Differential rotation,
gradient effect.
The sun is a vector space structure oriented in orthogonal circuits, by
vector
forces of attraction and repulsion. One circuit forms the structure of
the core,
called the "electrical circuit" and the other circuit forms
the gradient of the
density of the oriented vector space, called the "magnetic".
The gradient is
the uncompressed part of the magnetic circuit, in which the vector
repulsion forces extend it in the equatorial plane to 1-2 light years.
At 700,000 km from the center, a layer of vector space density formed
microscopic vector structures of hydrogen, the image of the sun, the
photosphere. The photosphere surrounds the dark sphere, the gradient of
vector space density oriented, exponentially increasing towards the center,
on which the sphere floats, having a much lower density. The image of
the
sun exposes to view a differential rotation movement of the photosphere.
Differential rotation being a movement inherent to macroscopic vector
structures, it must have an explanation. The axis of a vortex in the Earth's
atmosphere shows the helical shape of the upward movement, in the center
of the vortex reminiscent of the right-hand rule.

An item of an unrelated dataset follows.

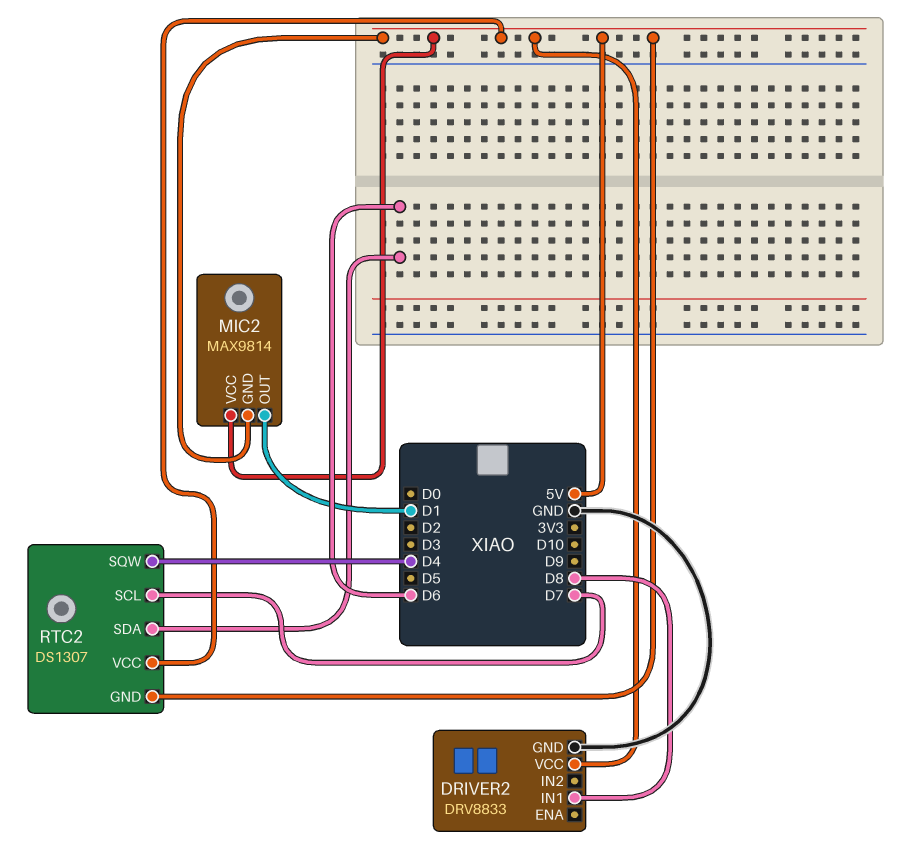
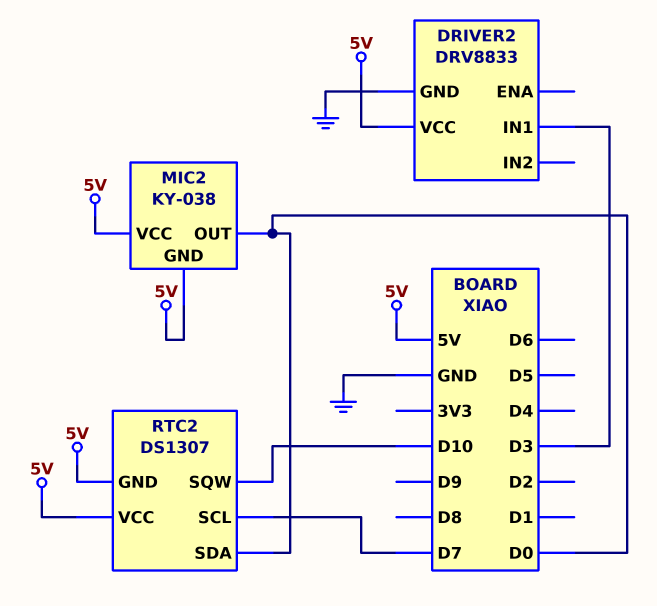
DRIVER2 pin IN1: D8 -> D3
MIC2: MAX9814 -> KY-038
MIC2 pin OUT: D1 -> D0
RTC2 pin SDA: D6 -> D0
RTC2 pin SQW: D4 -> D10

In the center of the
sun's
structure, the density of the vector space oriented helically in the vector
axis,
not linearly, may be the cause of the differential rotation of the sun's
structure. Yes, the rotational motion can only be the effect of the interaction
of the vector property of orthogonality. The huge density in the vector
(magnetic) axis, in the area compressed orthogonally by the nucleus is
the
high intensity of the rotation, towards the poles, the repulsive forces
decreasing the density, the intensity of the rotation also decreases.
In the internal structure of the sun, the intensity of rotation is seen
in the
drawing below. Obviously, differential rotation occurs in both the
photosphere and the dark sphere. Differential rotation, dependent
on the gradient of the orientation density of the vector space,
also moves the planets in orbits. Axially, the gradient is simply
flattened by the polar open vector repulsive forces.